Like all the best football coaches, Tim McAneney always wanted to do more for his players.

Like all the best fathers, McAneney always wanted to do more for his children.

The twin demands have driven generations of men from the sideline. On Tuesday, McAneney was the latest to walk away.

"Time to be a better dad," McAneney said in a text message announcing his stunning decision to resign as the football coach at Lenape High School.

In a subsequent telephone conversation, McAneney fought back tears in explaining his reasons. As is so often the case, he started with memories of his father, legendary former Pennsauken coach Vince McAneney.

"My world flipped a little bit when my dad died," McAneney said of his father's passing in January, 2016. "I started to think about a lot of different things.

"If somebody had asked me four years ago when I was going to give up coaching, I would have said, 'Never.'"

McAneney walks away as the most successful football coach in Lenape history. He took the Indians to a new level in his seven years with the program, creating a team renown for its strong defense, powerful running game and fundamentally sound play.

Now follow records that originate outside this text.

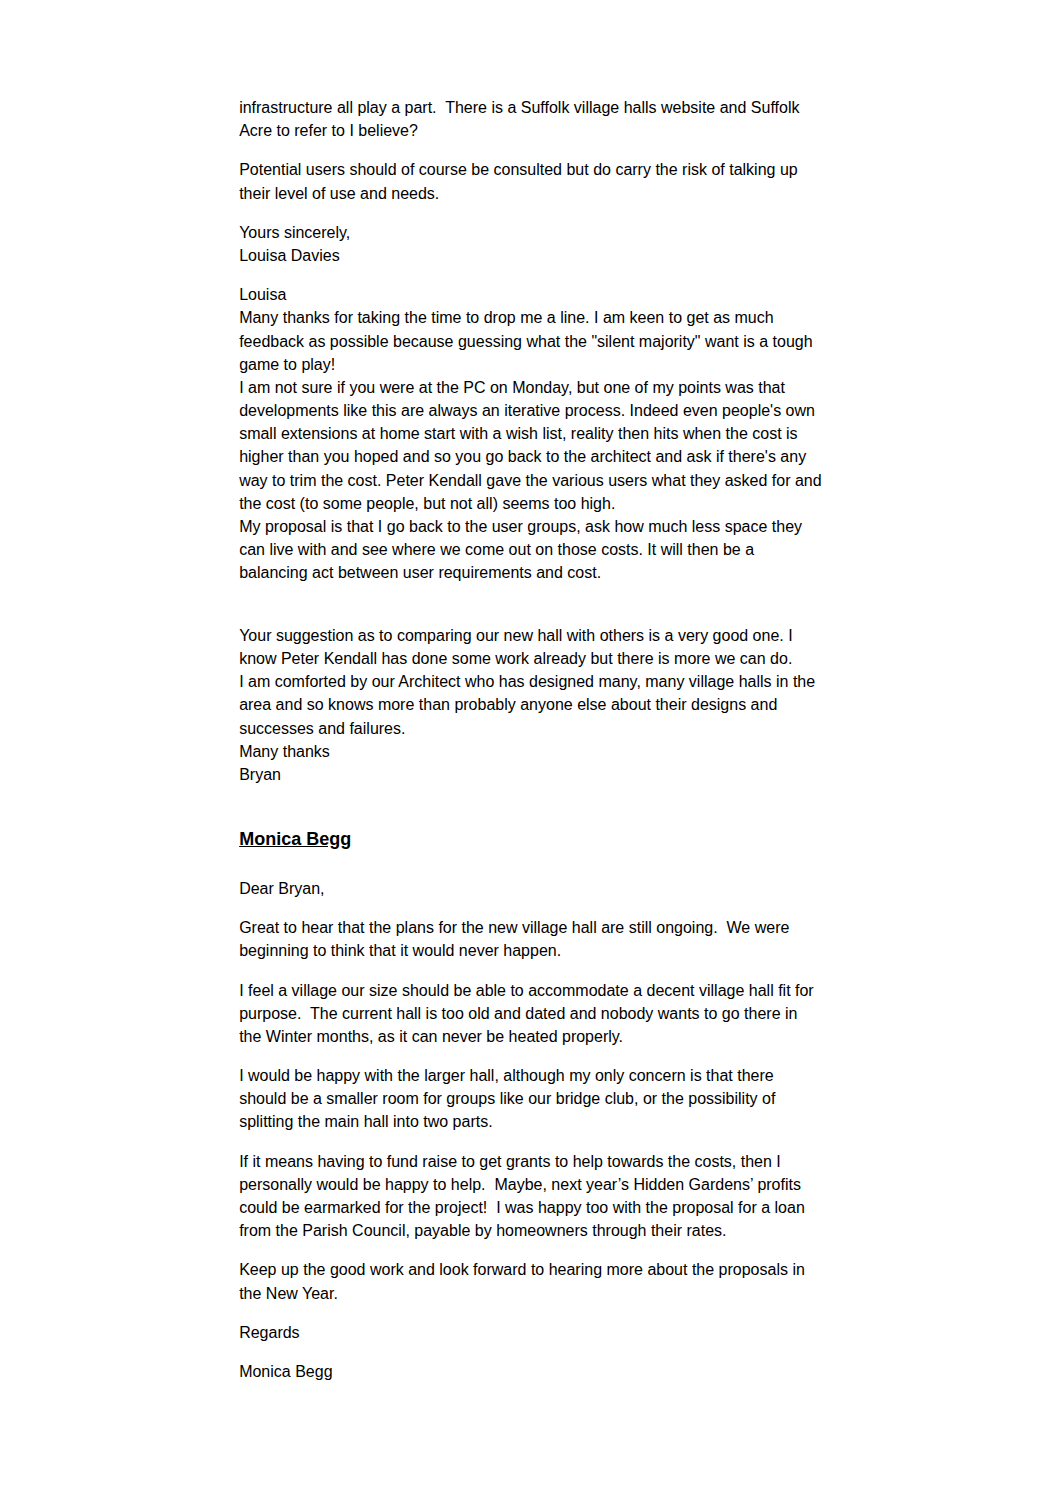infrastructure all play a part. There is a Suffolk village halls website and Suffolk Acre to refer to I believe?
Potential users should of course be consulted but do carry the risk of talking up their level of use and needs.
Yours sincerely,
Louisa Davies
Louisa
Many thanks for taking the time to drop me a line. I am keen to get as much feedback as possible because guessing what the "silent majority" want is a tough game to play!
I am not sure if you were at the PC on Monday, but one of my points was that developments like this are always an iterative process. Indeed even people's own small extensions at home start with a wish list, reality then hits when the cost is higher than you hoped and so you go back to the architect and ask if there's any way to trim the cost. Peter Kendall gave the various users what they asked for and the cost (to some people, but not all) seems too high.
My proposal is that I go back to the user groups, ask how much less space they can live with and see where we come out on those costs. It will then be a balancing act between user requirements and cost.
Your suggestion as to comparing our new hall with others is a very good one. I know Peter Kendall has done some work already but there is more we can do.
I am comforted by our Architect who has designed many, many village halls in the area and so knows more than probably anyone else about their designs and successes and failures.
Many thanks
Bryan
Monica Begg
Dear Bryan,
Great to hear that the plans for the new village hall are still ongoing. We were beginning to think that it would never happen.
I feel a village our size should be able to accommodate a decent village hall fit for purpose. The current hall is too old and dated and nobody wants to go there in the Winter months, as it can never be heated properly.
I would be happy with the larger hall, although my only concern is that there should be a smaller room for groups like our bridge club, or the possibility of splitting the main hall into two parts.
If it means having to fund raise to get grants to help towards the costs, then I personally would be happy to help. Maybe, next year’s Hidden Gardens’ profits could be earmarked for the project! I was happy too with the proposal for a loan from the Parish Council, payable by homeowners through their rates.
Keep up the good work and look forward to hearing more about the proposals in the New Year.
Regards
Monica Begg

McAneney's last team went 11-1 and won the first sectional title in Lenape history with a 10-7 victory over Rancocas Valley in the South Jersey Group 5 championship Dec. 2 at Rowan University. McAneney was named South Jersey's Coach of the Year by the Inquirer on Dec. 17.

In seven seasons, McAneney went 51-24 at Lenape. But his impact on what had been a pedestrian program is best shown in the Indians' record over the last four years: 39-6.

"Coach McAneney has maintained the highest level of dedication to the student-athletes of Lenape High School and we thank him for his effort, hard work and commitment to the school community these past seven years," Lenape athletic director Brian Laddey said in a statement.

A Bishop Eustace graduate who played at Georgetown University, McAneney also was the coach at his alma mater, going 44-48 in nine seasons, and at Holy Cross, where he was 8-3 and won the Non-Public 2 state title in 2008.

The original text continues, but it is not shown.